START Exercise data

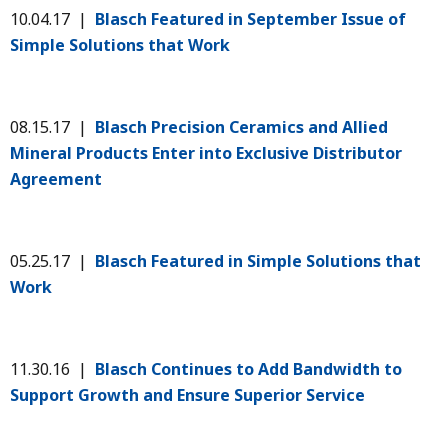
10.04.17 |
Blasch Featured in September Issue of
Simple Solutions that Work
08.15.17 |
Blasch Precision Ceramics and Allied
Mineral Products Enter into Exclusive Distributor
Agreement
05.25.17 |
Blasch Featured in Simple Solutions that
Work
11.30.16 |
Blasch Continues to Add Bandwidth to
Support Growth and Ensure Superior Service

END Exercise data

- **To-do item**:
Pictures stay out; copy every entry above exactly.

- **Response**:
10.04.17 |
Blasch Featured in September Issue of
Simple Solutions that Work
08.15.17 |
Blasch Precision Ceramics and Allied
Mineral Products Enter into Exclusive Distributor
Agreement
05.25.17 |
Blasch Featured in Simple Solutions that
Work
11.30.16 |
Blasch Continues to Add Bandwidth to
Support Growth and Ensure Superior Service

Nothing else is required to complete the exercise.